Segment Start: GIVEN RECORDS

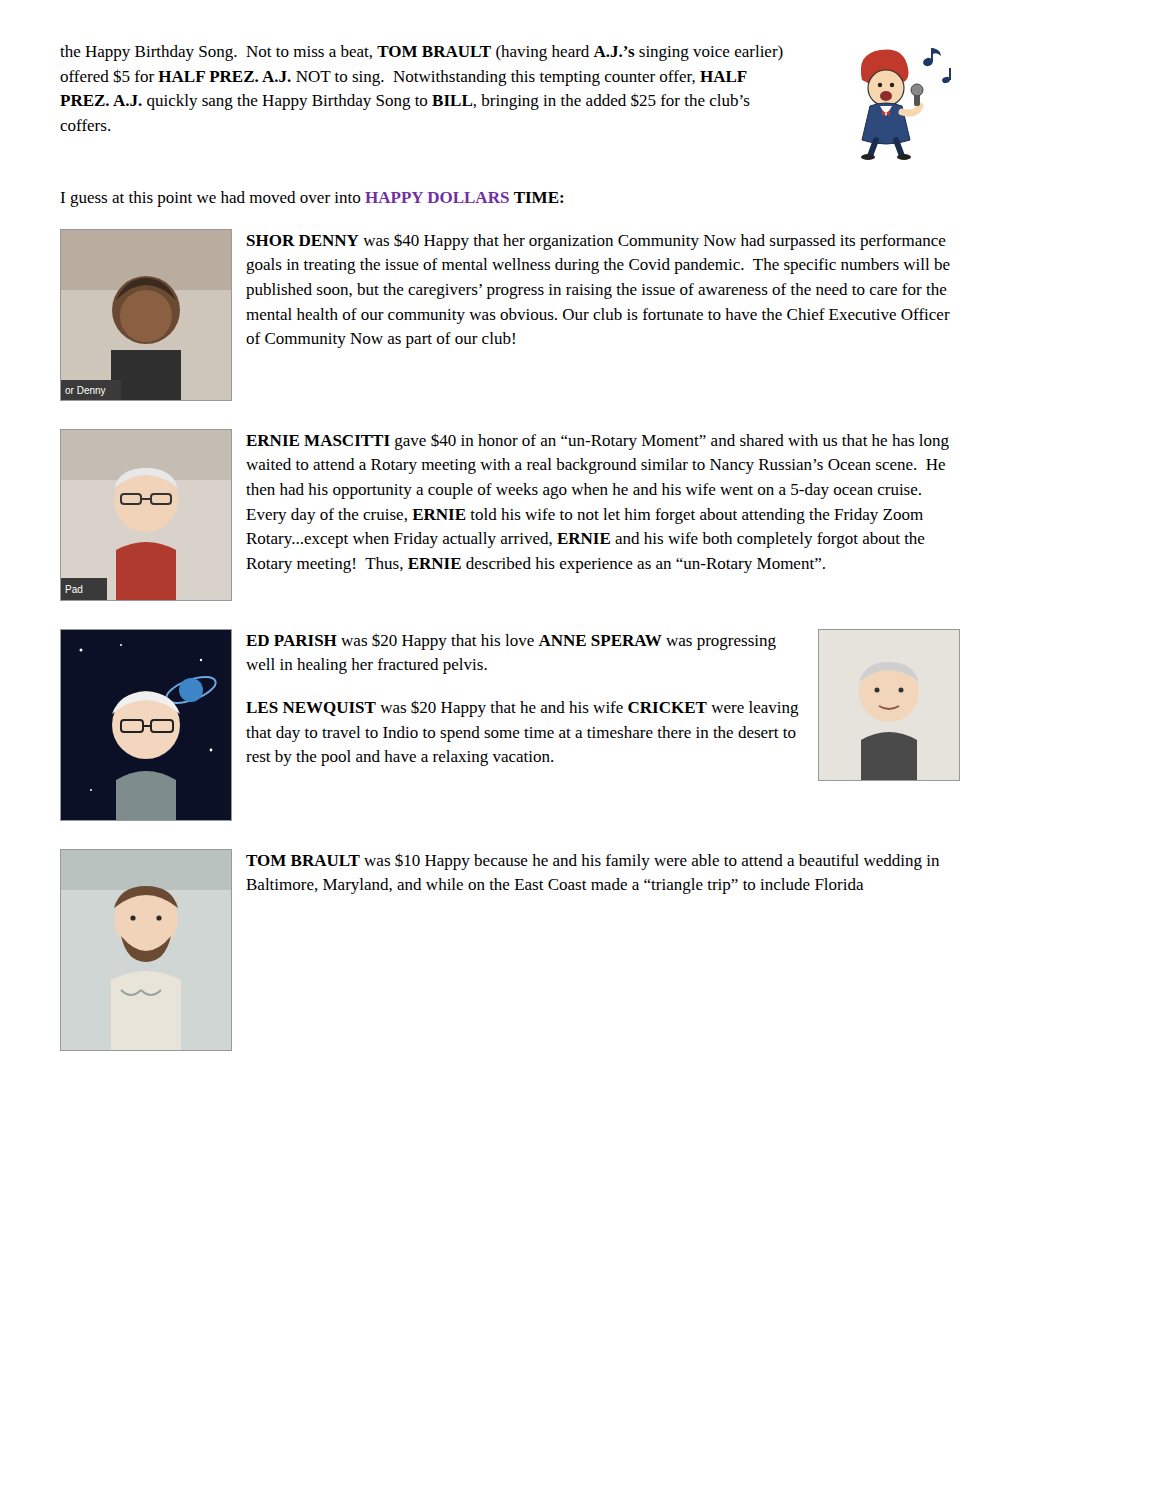the Happy Birthday Song. Not to miss a beat, TOM BRAULT (having heard A.J.’s singing voice earlier) offered $5 for HALF PREZ. A.J. NOT to sing. Notwithstanding this tempting counter offer, HALF PREZ. A.J. quickly sang the Happy Birthday Song to BILL, bringing in the added $25 for the club’s coffers.
I guess at this point we had moved over into HAPPY DOLLARS TIME:
or Denny
SHOR DENNY was $40 Happy that her organization Community Now had surpassed its performance goals in treating the issue of mental wellness during the Covid pandemic. The specific numbers will be published soon, but the caregivers’ progress in raising the issue of awareness of the need to care for the mental health of our community was obvious. Our club is fortunate to have the Chief Executive Officer of Community Now as part of our club!
Pad
ERNIE MASCITTI gave $40 in honor of an “un-Rotary Moment” and shared with us that he has long waited to attend a Rotary meeting with a real background similar to Nancy Russian’s Ocean scene. He then had his opportunity a couple of weeks ago when he and his wife went on a 5-day ocean cruise. Every day of the cruise, ERNIE told his wife to not let him forget about attending the Friday Zoom Rotary...except when Friday actually arrived, ERNIE and his wife both completely forgot about the Rotary meeting! Thus, ERNIE described his experience as an “un-Rotary Moment”.
ED PARISH was $20 Happy that his love ANNE SPERAW was progressing well in healing her fractured pelvis.
LES NEWQUIST was $20 Happy that he and his wife CRICKET were leaving that day to travel to Indio to spend some time at a timeshare there in the desert to rest by the pool and have a relaxing vacation.
TOM BRAULT was $10 Happy because he and his family were able to attend a beautiful wedding in Baltimore, Maryland, and while on the East Coast made a “triangle trip” to include Florida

Segment End: GIVEN RECORDS

▶ _ASSIGNMENT_
The expected answer is a number and nothing else: how many lines above include the word "have".

▶ _TASK RESULT_
2